欧州プレミアムワゴン 徹底比較(4/4)
- 筆者: 岡本 幸一郎
- カメラマン:山口敏尚
プレミアムワゴンの王道を極めたか?
新型V70は、おしなべて、価格の上昇に対してクルマの内容的には大幅に向上したと思っている。それは、従来モデルのネガ潰しに終わらず、プレミアムワゴンとして、どのようであるべきかを本気で追求した結果、このようなクルマに仕上がったのだろう。それは、視覚的にもそうだし、運転した感覚においても、強く感じられる。

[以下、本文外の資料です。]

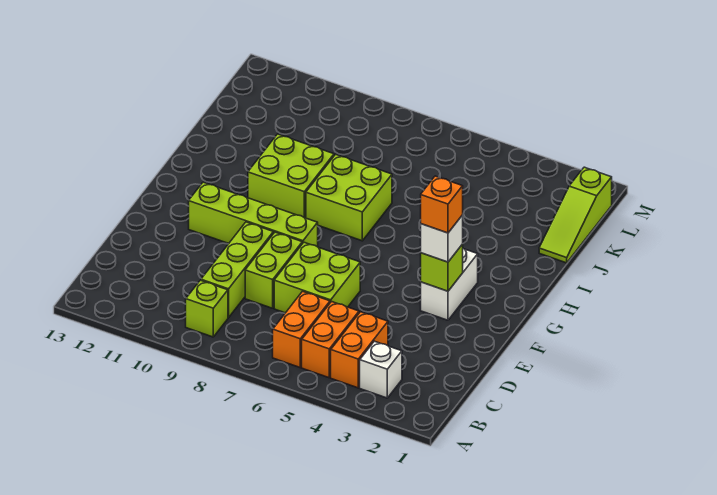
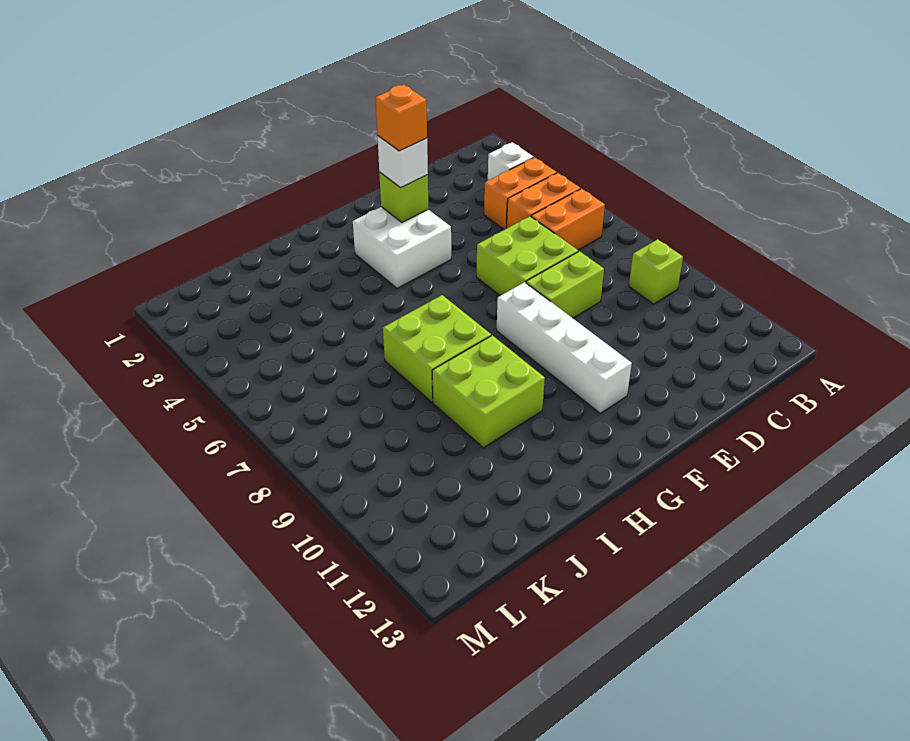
lime brick C9:E9 level 1 -> none
white brick F3:G3 level 1 -> white brick F3:G4 level 1
lime brick F8:F11 level 1 -> white brick F8:F11 level 1
lime slope J1:L1 level 1 top L -> none

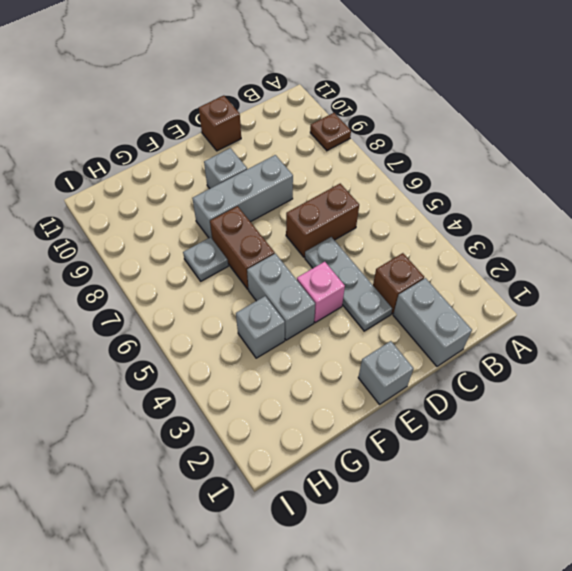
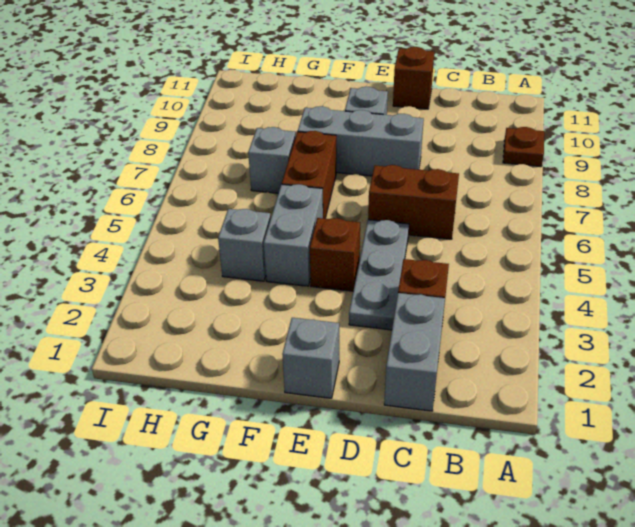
pink brick E4 level 1 -> brown brick E4 level 1
grey plate G7 level 1 -> grey brick G7 level 1

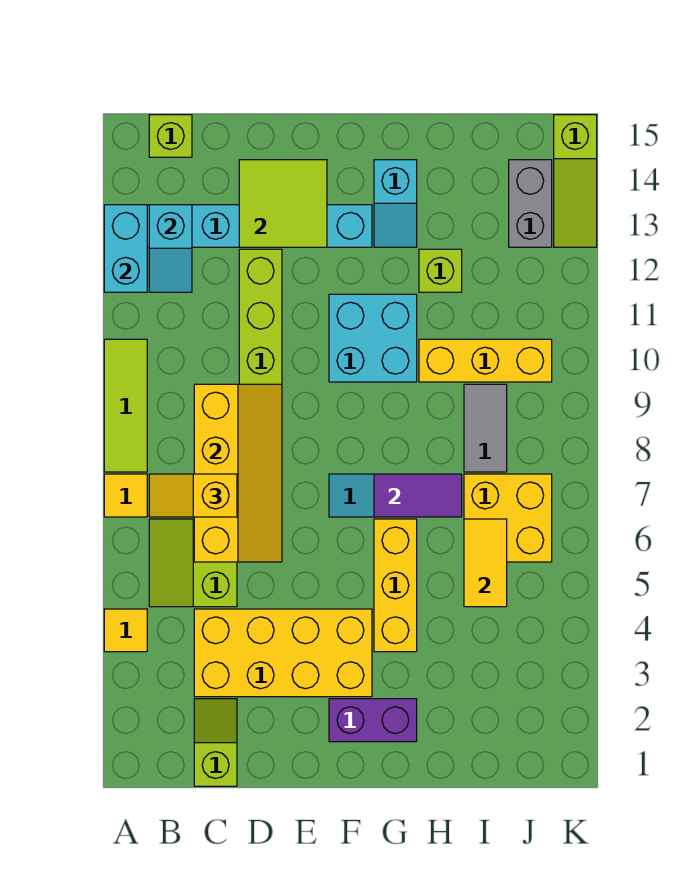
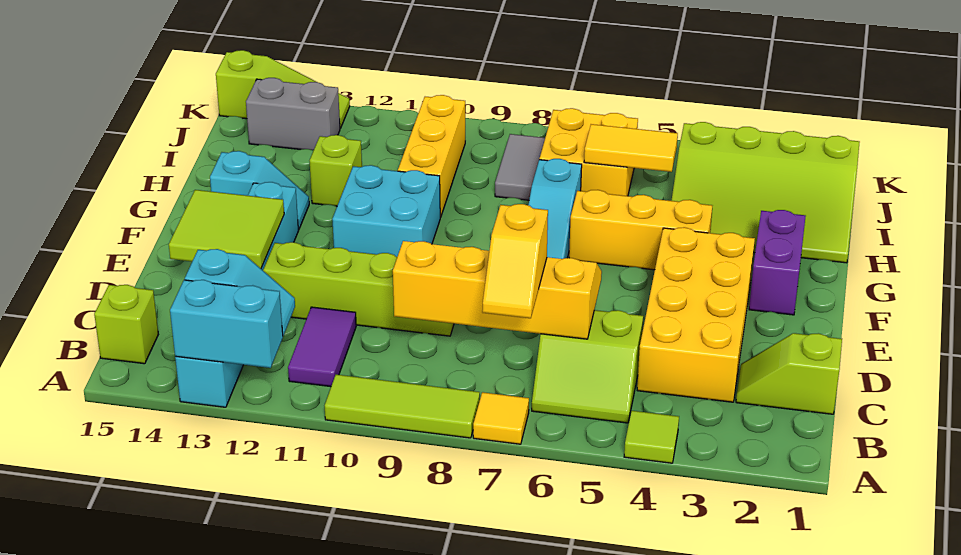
yellow tile A4 level 1 -> lime tile A4 level 1
purple tile G7:H7 level 2 -> purple tile B11:C11 level 1
none -> lime slope H1:J4 level 1 top J
grey tile I8:I9 level 1 -> grey tile I8:J8 level 1

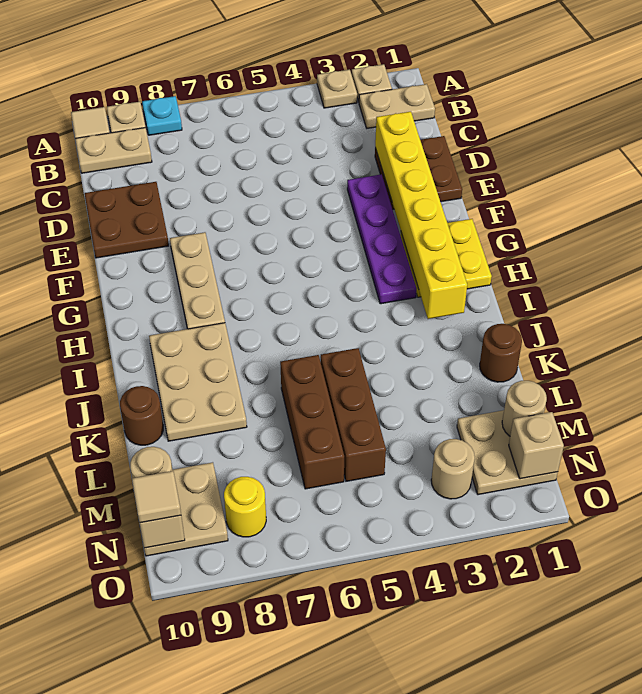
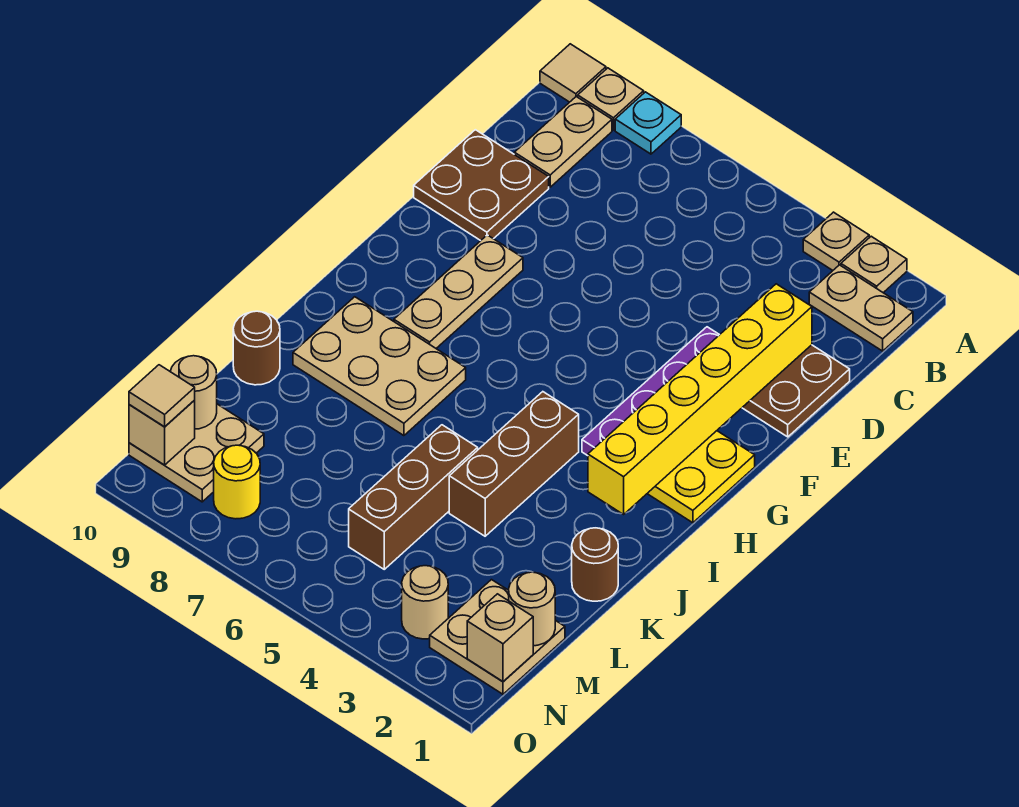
tan plate B9:B10 level 1 -> tan plate B9:C9 level 1
tan plate I8:K9 level 1 -> tan plate I7:J9 level 1
brown brick K6:M6 level 1 -> brown brick I4:K4 level 1

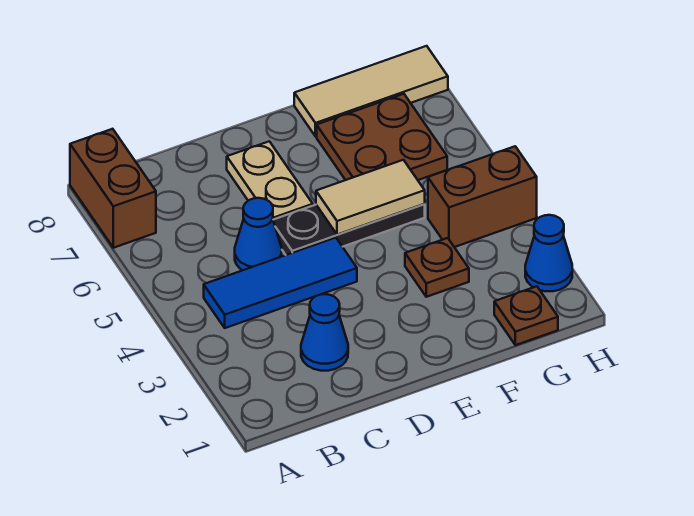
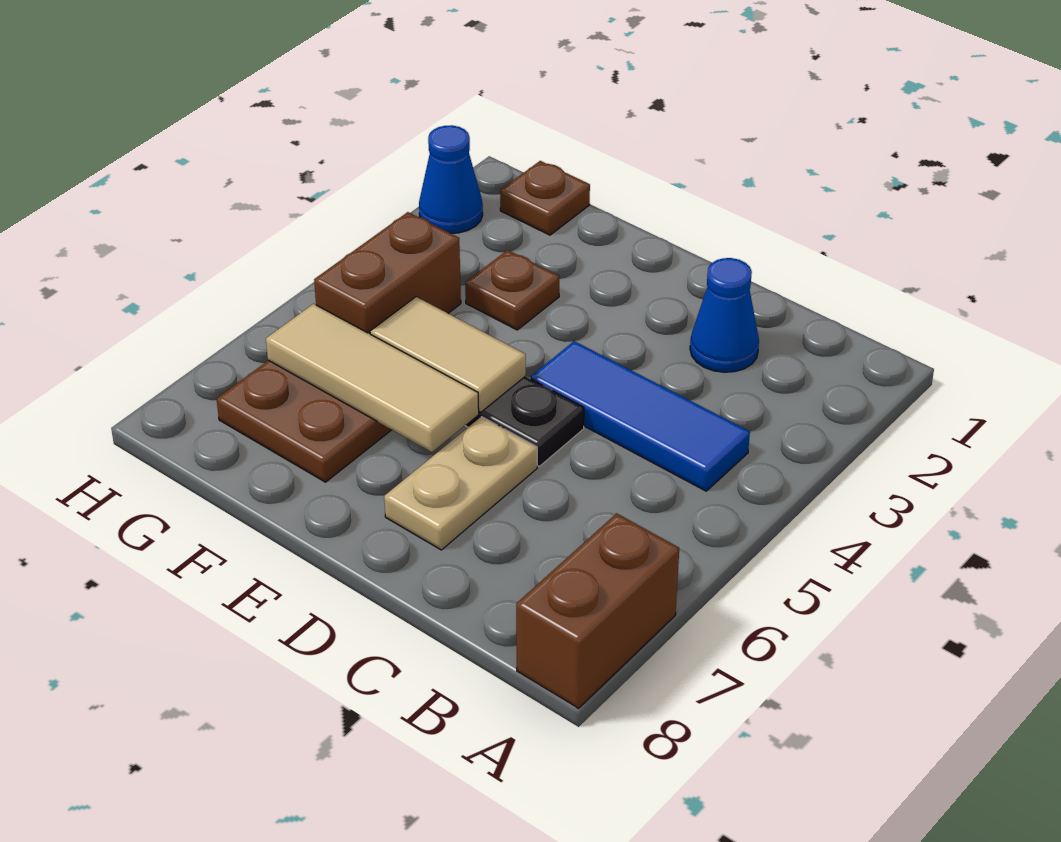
blue cone C5 level 1 -> none
tan tile F8:H8 level 1 -> tan tile E6:G6 level 2
brown brick G4:H4 level 1 -> brown brick G4:G5 level 1

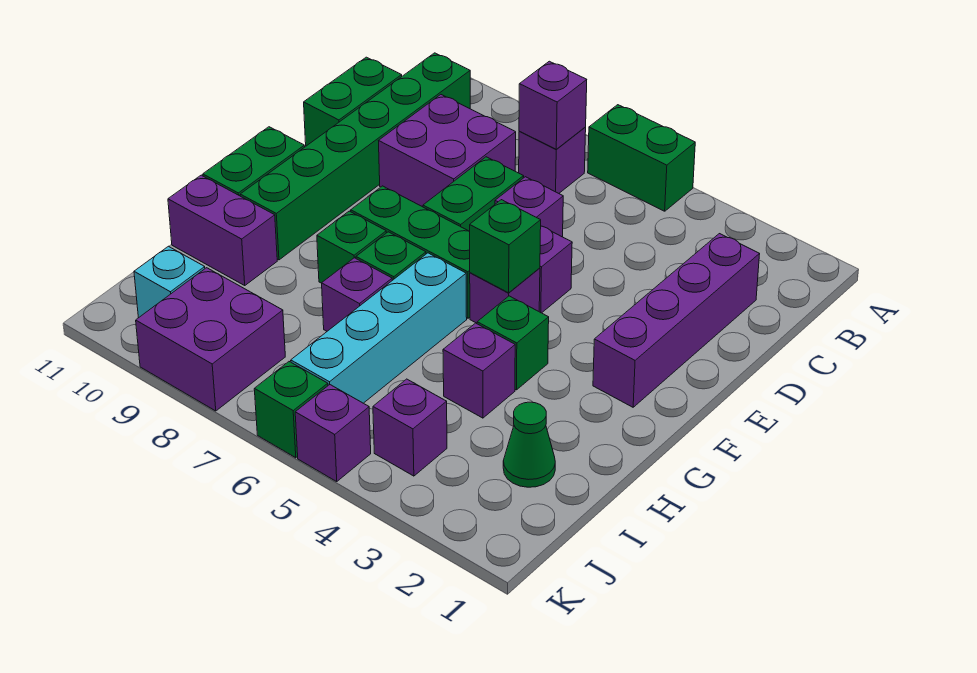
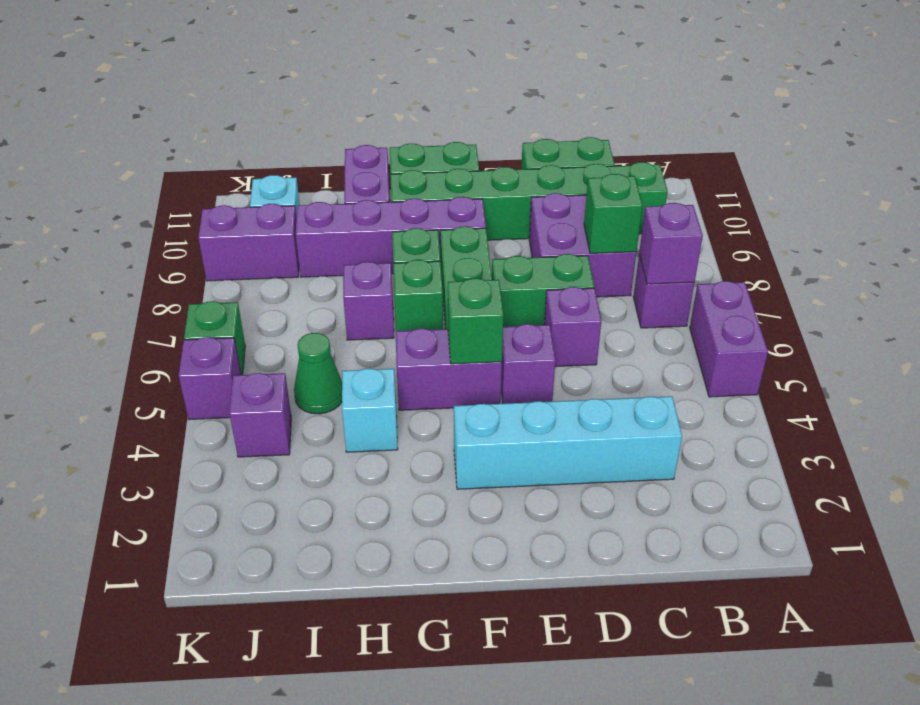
green brick A5:A6 level 1 -> purple brick A5:A6 level 1
purple brick C2:F2 level 1 -> purple brick F9:I9 level 1
purple brick F5 level 1 -> purple brick F5:G5 level 1
green brick G4 level 1 -> green brick C8 level 2
cyan brick G6:J6 level 1 -> cyan brick C3:F3 level 1
purple brick H4 level 1 -> cyan brick H4 level 1
green cone I2 level 1 -> green cone I5 level 1
purple brick J8:K9 level 1 -> purple brick J9:K9 level 1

ステーションワゴンというカテゴリーにおいては、すでにボルボは世界が認める存在である。そこには今やドイツ勢を中心とするプレミアムブランド各車も存在する。そしてボルボは、ハンドリングや高速走行時のスタビリティなど、ドイツ車が得意としている部分には、さすがに及んでいない部分も多々あることは否めない。
それでも新型V70は、ドイツ車よりも積極的に選びたくなるような魅力をいくつも備えていると思えるのだ。
アウディの崇高な世界をリーズナブルに
アウディのラインアップの中で、もっともまとまりがよいと思うのがA6である。そのワゴン版がこちらであり、高級感と、アウディのクワトロ車らしい走行性能。ボルボほどではないが、積極的にワゴンモデルを選ぶイメージもある。追加された2.8FSIエンジンは、優れた動力性能を示しつつ、燃費にも優れるという、スグレモノである。
また、アウディといえば、やはりクワトロだろう。この2.8FSIも、実はエンジンこそ最大のトピックのモデルであるが、「廉価版のクワトロが追加された」というイメージのほうが強いように思えるのは少し残念ではある。
繰り返すが、A6というモデルは、個人的にはアウディの中でもっともまとまりのよいクルマではないかと思っている。A8よりも高級感を感じるところもあるし、A6は高級感と、実際の快適性、操縦性、運動性能、動力性能どれをとってもすごくいいところに落ち着いていると思えるのだ。
本質はあくまでもBMWであること
セダンのイメージのほうがはるかに強いBMWだが、このとおり本格的なワゴンであるツーリングも設定され、プレミアムワゴンの人気上昇とともに、徐々にその存在感を高めているイメージがある。室内の仕立てや装備の充実ぶりを見るにつけ、3シリーズのツーリングに比べても、はるかに高級なワゴンとして仕立てられている。BMWらしいデザインと、走りを楽しめる。
本気でワゴンとして使おうというよりも、あくまでBMWが好きで、BMWのワゴンに乗るライフスタイルを楽しむとか、プラスアルファのラゲッジスペースを確保しておくといった感覚で、選ぶ価値のあるモデルだと思う。
ただし、どのようなつもりで買うとしても、BMWならではのエンジンフィールや、良くも悪くもアクティブステアがもたらすハンドリングの楽しさなど、このクルマが本質的に持つ魅力は、いずれにしても堪能することができる。